[Provided data — start]
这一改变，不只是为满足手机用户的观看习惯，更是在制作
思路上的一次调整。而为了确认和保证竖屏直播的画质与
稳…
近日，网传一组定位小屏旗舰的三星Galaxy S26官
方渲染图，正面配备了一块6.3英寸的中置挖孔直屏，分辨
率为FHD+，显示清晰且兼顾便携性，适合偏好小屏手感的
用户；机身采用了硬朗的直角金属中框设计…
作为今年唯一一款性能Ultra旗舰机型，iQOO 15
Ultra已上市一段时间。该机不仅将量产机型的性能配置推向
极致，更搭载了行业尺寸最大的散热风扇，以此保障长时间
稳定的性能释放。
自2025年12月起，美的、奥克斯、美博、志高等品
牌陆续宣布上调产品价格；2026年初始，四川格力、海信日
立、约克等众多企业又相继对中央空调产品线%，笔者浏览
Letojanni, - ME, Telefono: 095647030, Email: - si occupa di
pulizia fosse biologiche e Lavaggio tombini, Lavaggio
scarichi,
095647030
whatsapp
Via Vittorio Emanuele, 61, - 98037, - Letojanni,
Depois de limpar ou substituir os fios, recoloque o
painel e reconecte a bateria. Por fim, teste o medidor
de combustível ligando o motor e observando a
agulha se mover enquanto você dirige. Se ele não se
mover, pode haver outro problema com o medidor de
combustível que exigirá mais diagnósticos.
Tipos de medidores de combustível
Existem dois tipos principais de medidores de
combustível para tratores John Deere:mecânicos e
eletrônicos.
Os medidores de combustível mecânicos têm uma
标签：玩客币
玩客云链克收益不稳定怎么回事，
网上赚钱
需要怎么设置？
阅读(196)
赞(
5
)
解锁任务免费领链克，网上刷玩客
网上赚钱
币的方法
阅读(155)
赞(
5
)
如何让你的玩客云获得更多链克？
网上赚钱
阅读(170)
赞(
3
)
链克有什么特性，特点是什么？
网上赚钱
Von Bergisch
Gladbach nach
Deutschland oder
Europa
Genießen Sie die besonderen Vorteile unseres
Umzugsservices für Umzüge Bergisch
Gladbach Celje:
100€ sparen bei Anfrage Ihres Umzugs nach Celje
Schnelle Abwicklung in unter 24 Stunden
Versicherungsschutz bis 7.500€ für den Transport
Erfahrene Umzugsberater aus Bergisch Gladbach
[Provided data — finish]
» **What the task requires**
An exact copy of the data is needed.

» **Solution for this task**
这一改变，不只是为满足手机用户的观看习惯，更是在制作
思路上的一次调整。而为了确认和保证竖屏直播的画质与
稳…
近日，网传一组定位小屏旗舰的三星Galaxy S26官
方渲染图，正面配备了一块6.3英寸的中置挖孔直屏，分辨
率为FHD+，显示清晰且兼顾便携性，适合偏好小屏手感的
用户；机身采用了硬朗的直角金属中框设计…
作为今年唯一一款性能Ultra旗舰机型，iQOO 15
Ultra已上市一段时间。该机不仅将量产机型的性能配置推向
极致，更搭载了行业尺寸最大的散热风扇，以此保障长时间
稳定的性能释放。
自2025年12月起，美的、奥克斯、美博、志高等品
牌陆续宣布上调产品价格；2026年初始，四川格力、海信日
立、约克等众多企业又相继对中央空调产品线%，笔者浏览
Letojanni, - ME, Telefono: 095647030, Email: - si occupa di
pulizia fosse biologiche e Lavaggio tombini, Lavaggio
scarichi,
095647030
whatsapp
Via Vittorio Emanuele, 61, - 98037, - Letojanni,
Depois de limpar ou substituir os fios, recoloque o
painel e reconecte a bateria. Por fim, teste o medidor
de combustível ligando o motor e observando a
agulha se mover enquanto você dirige. Se ele não se
mover, pode haver outro problema com o medidor de
combustível que exigirá mais diagnósticos.
Tipos de medidores de combustível
Existem dois tipos principais de medidores de
combustível para tratores John Deere:mecânicos e
eletrônicos.
Os medidores de combustível mecânicos têm uma
标签：玩客币
玩客云链克收益不稳定怎么回事，
网上赚钱
需要怎么设置？
阅读(196)
赞(
5
)
解锁任务免费领链克，网上刷玩客
网上赚钱
币的方法
阅读(155)
赞(
5
)
如何让你的玩客云获得更多链克？
网上赚钱
阅读(170)
赞(
3
)
链克有什么特性，特点是什么？
网上赚钱
Von Bergisch
Gladbach nach
Deutschland oder
Europa
Genießen Sie die besonderen Vorteile unseres
Umzugsservices für Umzüge Bergisch
Gladbach Celje:
100€ sparen bei Anfrage Ihres Umzugs nach Celje
Schnelle Abwicklung in unter 24 Stunden
Versicherungsschutz bis 7.500€ für den Transport
Erfahrene Umzugsberater aus Bergisch Gladbach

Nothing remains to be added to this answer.